◆ **Exercise details**:
A verbatim reproduction of all the entries is needed.

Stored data
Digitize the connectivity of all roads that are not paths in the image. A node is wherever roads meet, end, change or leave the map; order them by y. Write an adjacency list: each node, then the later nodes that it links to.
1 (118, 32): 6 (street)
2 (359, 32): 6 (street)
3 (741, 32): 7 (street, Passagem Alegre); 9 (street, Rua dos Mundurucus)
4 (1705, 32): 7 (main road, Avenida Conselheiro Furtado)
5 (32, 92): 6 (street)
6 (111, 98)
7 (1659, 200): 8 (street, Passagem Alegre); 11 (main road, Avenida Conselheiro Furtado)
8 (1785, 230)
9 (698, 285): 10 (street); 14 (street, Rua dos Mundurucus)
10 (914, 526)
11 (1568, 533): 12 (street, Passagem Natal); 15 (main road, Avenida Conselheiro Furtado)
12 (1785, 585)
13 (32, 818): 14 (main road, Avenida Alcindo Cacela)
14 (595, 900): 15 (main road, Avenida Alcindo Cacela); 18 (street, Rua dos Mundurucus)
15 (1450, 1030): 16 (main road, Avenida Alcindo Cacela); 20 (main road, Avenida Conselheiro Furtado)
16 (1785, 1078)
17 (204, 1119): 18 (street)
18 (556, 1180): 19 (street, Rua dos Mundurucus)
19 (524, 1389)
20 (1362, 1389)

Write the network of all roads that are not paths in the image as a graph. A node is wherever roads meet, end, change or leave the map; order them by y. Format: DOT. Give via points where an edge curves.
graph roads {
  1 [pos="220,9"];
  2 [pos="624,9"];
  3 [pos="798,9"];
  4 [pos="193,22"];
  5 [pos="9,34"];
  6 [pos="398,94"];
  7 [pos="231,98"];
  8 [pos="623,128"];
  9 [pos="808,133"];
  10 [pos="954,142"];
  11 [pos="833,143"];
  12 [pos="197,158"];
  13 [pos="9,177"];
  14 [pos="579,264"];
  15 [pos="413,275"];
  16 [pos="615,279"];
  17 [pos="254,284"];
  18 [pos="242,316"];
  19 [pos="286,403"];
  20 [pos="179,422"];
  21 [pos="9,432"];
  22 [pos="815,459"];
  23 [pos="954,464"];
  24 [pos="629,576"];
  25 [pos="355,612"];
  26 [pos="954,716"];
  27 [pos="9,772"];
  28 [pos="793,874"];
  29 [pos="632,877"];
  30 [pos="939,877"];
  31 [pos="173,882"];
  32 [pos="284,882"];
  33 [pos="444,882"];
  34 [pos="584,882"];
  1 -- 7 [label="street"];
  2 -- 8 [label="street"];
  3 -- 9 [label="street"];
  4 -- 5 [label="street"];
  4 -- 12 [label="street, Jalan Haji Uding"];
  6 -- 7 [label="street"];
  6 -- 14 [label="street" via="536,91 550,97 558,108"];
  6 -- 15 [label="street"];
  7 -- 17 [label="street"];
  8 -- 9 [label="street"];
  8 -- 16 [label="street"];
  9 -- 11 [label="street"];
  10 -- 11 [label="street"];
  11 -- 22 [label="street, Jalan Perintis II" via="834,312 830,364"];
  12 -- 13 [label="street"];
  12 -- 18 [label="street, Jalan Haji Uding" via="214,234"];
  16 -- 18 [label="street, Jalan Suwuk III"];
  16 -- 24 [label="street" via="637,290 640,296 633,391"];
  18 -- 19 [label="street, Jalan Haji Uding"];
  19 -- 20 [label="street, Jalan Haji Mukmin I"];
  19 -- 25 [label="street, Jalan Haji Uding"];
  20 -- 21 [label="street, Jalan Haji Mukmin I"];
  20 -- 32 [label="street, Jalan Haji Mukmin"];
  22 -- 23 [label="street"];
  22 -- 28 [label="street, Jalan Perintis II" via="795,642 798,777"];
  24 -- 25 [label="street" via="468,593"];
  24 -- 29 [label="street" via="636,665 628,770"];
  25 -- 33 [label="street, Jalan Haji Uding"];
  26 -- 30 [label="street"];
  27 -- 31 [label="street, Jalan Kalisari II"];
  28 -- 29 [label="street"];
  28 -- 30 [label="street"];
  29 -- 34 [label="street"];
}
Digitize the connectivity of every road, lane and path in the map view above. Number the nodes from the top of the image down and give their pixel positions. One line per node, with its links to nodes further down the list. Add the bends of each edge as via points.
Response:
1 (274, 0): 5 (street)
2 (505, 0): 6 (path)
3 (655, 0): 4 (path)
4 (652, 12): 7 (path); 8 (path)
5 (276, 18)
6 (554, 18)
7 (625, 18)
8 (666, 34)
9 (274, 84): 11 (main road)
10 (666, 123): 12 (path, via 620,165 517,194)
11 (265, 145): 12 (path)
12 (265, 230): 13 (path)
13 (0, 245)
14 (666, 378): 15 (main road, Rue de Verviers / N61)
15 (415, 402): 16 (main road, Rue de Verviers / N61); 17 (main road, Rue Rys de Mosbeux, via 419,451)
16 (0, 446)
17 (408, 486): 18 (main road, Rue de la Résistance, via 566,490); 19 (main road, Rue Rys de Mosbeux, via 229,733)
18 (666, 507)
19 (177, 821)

◆ **Solution for this problem**:
Digitize the connectivity of all roads that are not paths in the image. A node is wherever roads meet, end, change or leave the map; order them by y. Write an adjacency list: each node, then the later nodes that it links to.
1 (118, 32): 6 (street)
2 (359, 32): 6 (street)
3 (741, 32): 7 (street, Passagem Alegre); 9 (street, Rua dos Mundurucus)
4 (1705, 32): 7 (main road, Avenida Conselheiro Furtado)
5 (32, 92): 6 (street)
6 (111, 98)
7 (1659, 200): 8 (street, Passagem Alegre); 11 (main road, Avenida Conselheiro Furtado)
8 (1785, 230)
9 (698, 285): 10 (street); 14 (street, Rua dos Mundurucus)
10 (914, 526)
11 (1568, 533): 12 (street, Passagem Natal); 15 (main road, Avenida Conselheiro Furtado)
12 (1785, 585)
13 (32, 818): 14 (main road, Avenida Alcindo Cacela)
14 (595, 900): 15 (main road, Avenida Alcindo Cacela); 18 (street, Rua dos Mundurucus)
15 (1450, 1030): 16 (main road, Avenida Alcindo Cacela); 20 (main road, Avenida Conselheiro Furtado)
16 (1785, 1078)
17 (204, 1119): 18 (street)
18 (556, 1180): 19 (street, Rua dos Mundurucus)
19 (524, 1389)
20 (1362, 1389)

Write the network of all roads that are not paths in the image as a graph. A node is wherever roads meet, end, change or leave the map; order them by y. Format: DOT. Give via points where an edge curves.
graph roads {
  1 [pos="220,9"];
  2 [pos="624,9"];
  3 [pos="798,9"];
  4 [pos="193,22"];
  5 [pos="9,34"];
  6 [pos="398,94"];
  7 [pos="231,98"];
  8 [pos="623,128"];
  9 [pos="808,133"];
  10 [pos="954,142"];
  11 [pos="833,143"];
  12 [pos="197,158"];
  13 [pos="9,177"];
  14 [pos="579,264"];
  15 [pos="413,275"];
  16 [pos="615,279"];
  17 [pos="254,284"];
  18 [pos="242,316"];
  19 [pos="286,403"];
  20 [pos="179,422"];
  21 [pos="9,432"];
  22 [pos="815,459"];
  23 [pos="954,464"];
  24 [pos="629,576"];
  25 [pos="355,612"];
  26 [pos="954,716"];
  27 [pos="9,772"];
  28 [pos="793,874"];
  29 [pos="632,877"];
  30 [pos="939,877"];
  31 [pos="173,882"];
  32 [pos="284,882"];
  33 [pos="444,882"];
  34 [pos="584,882"];
  1 -- 7 [label="street"];
  2 -- 8 [label="street"];
  3 -- 9 [label="street"];
  4 -- 5 [label="street"];
  4 -- 12 [label="street, Jalan Haji Uding"];
  6 -- 7 [label="street"];
  6 -- 14 [label="street" via="536,91 550,97 558,108"];
  6 -- 15 [label="street"];
  7 -- 17 [label="street"];
  8 -- 9 [label="street"];
  8 -- 16 [label="street"];
  9 -- 11 [label="street"];
  10 -- 11 [label="street"];
  11 -- 22 [label="street, Jalan Perintis II" via="834,312 830,364"];
  12 -- 13 [label="street"];
  12 -- 18 [label="street, Jalan Haji Uding" via="214,234"];
  16 -- 18 [label="street, Jalan Suwuk III"];
  16 -- 24 [label="street" via="637,290 640,296 633,391"];
  18 -- 19 [label="street, Jalan Haji Uding"];
  19 -- 20 [label="street, Jalan Haji Mukmin I"];
  19 -- 25 [label="street, Jalan Haji Uding"];
  20 -- 21 [label="street, Jalan Haji Mukmin I"];
  20 -- 32 [label="street, Jalan Haji Mukmin"];
  22 -- 23 [label="street"];
  22 -- 28 [label="street, Jalan Perintis II" via="795,642 798,777"];
  24 -- 25 [label="street" via="468,593"];
  24 -- 29 [label="street" via="636,665 628,770"];
  25 -- 33 [label="street, Jalan Haji Uding"];
  26 -- 30 [label="street"];
  27 -- 31 [label="street, Jalan Kalisari II"];
  28 -- 29 [label="street"];
  28 -- 30 [label="street"];
  29 -- 34 [label="street"];
}
Digitize the connectivity of every road, lane and path in the map view above. Number the nodes from the top of the image down and give their pixel positions. One line per node, with its links to nodes further down the list. Add the bends of each edge as via points.
Response:
1 (274, 0): 5 (street)
2 (505, 0): 6 (path)
3 (655, 0): 4 (path)
4 (652, 12): 7 (path); 8 (path)
5 (276, 18)
6 (554, 18)
7 (625, 18)
8 (666, 34)
9 (274, 84): 11 (main road)
10 (666, 123): 12 (path, via 620,165 517,194)
11 (265, 145): 12 (path)
12 (265, 230): 13 (path)
13 (0, 245)
14 (666, 378): 15 (main road, Rue de Verviers / N61)
15 (415, 402): 16 (main road, Rue de Verviers / N61); 17 (main road, Rue Rys de Mosbeux, via 419,451)
16 (0, 446)
17 (408, 486): 18 (main road, Rue de la Résistance, via 566,490); 19 (main road, Rue Rys de Mosbeux, via 229,733)
18 (666, 507)
19 (177, 821)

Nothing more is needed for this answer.